Одна. Ко дворцу. Не иду, переставляю ноги. Не думаю, мысли словно проносятся мимо, как листья по двору. И не плачу, просто чувствую, как текут слёзы.
Такая пустота. В груди. В душе. В этом мире. Словно не важно есть у меня этот клинок или нет, мой король для меня всё равно уже умер.
— Миледи, что подать на завтрак?
— Кому к чёрту нужен этот завтрак, Фелисия? — захлопываю я дверь перед носом у служанки, но потом, подумав, снова открываю. — Не смейте никого сегодня ко мне впускать. Я сегодня не принимаю. И принесите…
— Чего?
— А хрен его знает, чего. Водки? Папироску покрепче? Яду?
— Простите, миледи, — испуганно хватается она за край передника.
— Ой, всё, — машу я рукой. — Иди, иди, Фелисия. Ванну мне наберите, притащите пару бутылок хорошего вина и валите хоть на все четыре стороны.
И хоть прекрасно знаю, что ни напиться, ни ванна мне не помогут, всё равно лежу в оседающей пене, прихлёбываю вино прямо из горла и распеваю песни.
— А может к чёрту любовь?
Не знаю, дверь открылась без стука или в неё стучали, прежде чем войти. Я слышу только шаги.
— Я сказала, идите все вон! Не хочу никого видеть!
— А я и не спрашиваю твоего разрешения, — закрывает за собой дверь король.
— М-н-н, Величество!

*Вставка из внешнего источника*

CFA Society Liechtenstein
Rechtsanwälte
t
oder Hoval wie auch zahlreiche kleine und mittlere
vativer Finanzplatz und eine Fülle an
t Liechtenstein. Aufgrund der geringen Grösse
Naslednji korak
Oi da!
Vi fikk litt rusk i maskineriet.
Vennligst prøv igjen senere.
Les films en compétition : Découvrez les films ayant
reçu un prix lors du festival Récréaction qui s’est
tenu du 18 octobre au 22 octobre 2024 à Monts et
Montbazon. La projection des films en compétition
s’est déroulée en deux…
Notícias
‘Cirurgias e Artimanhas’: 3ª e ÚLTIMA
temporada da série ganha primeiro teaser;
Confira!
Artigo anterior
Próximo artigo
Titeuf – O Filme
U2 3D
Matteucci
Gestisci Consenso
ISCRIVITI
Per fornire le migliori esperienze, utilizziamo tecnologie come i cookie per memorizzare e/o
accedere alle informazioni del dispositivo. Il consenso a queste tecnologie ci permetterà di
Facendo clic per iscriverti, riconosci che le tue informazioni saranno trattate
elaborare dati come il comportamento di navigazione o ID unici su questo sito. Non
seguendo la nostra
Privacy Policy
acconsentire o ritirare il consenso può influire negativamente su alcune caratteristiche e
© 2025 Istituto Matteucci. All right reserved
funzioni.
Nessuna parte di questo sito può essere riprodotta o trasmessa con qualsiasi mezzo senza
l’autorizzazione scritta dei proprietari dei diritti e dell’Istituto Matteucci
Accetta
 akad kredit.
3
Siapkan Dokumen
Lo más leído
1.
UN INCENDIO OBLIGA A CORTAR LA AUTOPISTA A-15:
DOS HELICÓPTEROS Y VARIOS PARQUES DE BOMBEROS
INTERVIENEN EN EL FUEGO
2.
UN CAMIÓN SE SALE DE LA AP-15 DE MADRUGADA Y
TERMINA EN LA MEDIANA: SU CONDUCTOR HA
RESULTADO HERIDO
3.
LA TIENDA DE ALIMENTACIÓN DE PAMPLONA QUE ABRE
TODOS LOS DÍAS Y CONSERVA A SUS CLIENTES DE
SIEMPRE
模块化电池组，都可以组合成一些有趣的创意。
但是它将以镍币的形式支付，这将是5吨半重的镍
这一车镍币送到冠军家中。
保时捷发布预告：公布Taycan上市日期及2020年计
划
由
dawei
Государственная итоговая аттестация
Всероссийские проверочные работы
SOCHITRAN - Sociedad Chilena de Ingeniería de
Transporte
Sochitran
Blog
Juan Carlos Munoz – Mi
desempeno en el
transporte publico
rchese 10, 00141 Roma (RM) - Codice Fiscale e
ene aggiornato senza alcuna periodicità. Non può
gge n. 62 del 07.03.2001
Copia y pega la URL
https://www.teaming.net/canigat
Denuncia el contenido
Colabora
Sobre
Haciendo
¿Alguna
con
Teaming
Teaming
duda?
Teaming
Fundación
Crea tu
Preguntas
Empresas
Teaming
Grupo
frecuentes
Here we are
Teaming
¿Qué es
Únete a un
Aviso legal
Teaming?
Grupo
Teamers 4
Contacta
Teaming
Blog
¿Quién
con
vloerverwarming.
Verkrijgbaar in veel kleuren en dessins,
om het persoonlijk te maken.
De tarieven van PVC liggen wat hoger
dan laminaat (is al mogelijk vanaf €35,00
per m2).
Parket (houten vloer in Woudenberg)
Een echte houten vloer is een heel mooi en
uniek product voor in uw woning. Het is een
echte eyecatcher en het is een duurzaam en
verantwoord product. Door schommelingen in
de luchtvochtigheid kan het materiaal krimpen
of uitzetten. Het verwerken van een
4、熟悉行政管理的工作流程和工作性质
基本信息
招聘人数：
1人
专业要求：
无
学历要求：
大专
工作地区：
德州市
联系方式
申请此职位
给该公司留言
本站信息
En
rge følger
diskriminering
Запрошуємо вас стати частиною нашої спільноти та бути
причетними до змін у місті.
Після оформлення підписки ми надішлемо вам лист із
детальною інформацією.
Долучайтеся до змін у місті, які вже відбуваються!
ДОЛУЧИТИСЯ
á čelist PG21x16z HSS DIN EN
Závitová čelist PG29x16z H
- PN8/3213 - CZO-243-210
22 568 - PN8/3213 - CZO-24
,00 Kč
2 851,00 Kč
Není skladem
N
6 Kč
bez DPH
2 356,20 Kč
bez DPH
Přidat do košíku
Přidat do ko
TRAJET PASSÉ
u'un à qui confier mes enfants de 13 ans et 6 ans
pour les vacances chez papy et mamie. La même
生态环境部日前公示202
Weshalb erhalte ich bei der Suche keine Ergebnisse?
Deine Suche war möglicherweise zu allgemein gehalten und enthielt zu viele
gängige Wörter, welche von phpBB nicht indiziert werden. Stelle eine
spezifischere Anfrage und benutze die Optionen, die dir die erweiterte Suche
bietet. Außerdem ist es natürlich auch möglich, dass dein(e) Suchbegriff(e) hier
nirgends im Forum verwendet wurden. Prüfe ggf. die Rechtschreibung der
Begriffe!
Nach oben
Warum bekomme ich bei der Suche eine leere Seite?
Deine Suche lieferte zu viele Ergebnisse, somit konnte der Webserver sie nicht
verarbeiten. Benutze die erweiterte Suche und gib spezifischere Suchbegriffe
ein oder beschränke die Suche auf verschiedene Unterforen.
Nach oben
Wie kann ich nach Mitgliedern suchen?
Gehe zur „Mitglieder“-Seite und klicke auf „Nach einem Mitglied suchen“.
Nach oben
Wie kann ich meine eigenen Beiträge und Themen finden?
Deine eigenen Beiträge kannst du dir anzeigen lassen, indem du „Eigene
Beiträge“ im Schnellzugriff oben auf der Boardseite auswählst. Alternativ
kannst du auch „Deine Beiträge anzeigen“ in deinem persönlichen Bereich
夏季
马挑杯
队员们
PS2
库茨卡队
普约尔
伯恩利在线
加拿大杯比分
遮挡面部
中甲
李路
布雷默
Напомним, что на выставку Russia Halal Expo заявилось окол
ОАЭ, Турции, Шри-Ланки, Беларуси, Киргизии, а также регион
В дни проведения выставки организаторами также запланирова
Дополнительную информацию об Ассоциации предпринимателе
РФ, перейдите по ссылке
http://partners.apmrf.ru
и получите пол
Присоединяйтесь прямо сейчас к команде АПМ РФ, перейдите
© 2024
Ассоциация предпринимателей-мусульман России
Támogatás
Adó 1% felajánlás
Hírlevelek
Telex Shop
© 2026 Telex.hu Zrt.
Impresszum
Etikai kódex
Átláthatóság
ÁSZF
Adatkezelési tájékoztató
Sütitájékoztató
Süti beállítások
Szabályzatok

Сколько лет, сколько зим!
— Опять пьёшь? — садится он на стул, на который небрежно скинуты мои вещи.
— А может, к чёрту любовь? — приложившись к горлышку, не обращаю я на него внимания. — Всё понимаю… но я… опять влюбляюсь в тебя…
— Я пришёл поговорить.
— А может к чёрту любовь? — высовываю из воды ногу, кладу на край ванной. — Всё хорошо, ты держись... Раздевайся, ложись... раз пришёл.
— Даша!
— Иди ты к чёрту, Гош! — запрокидываю голову, чтобы допить остатки. И недолго думая, размахиваюсь и бросаю пустую бутылку в стену.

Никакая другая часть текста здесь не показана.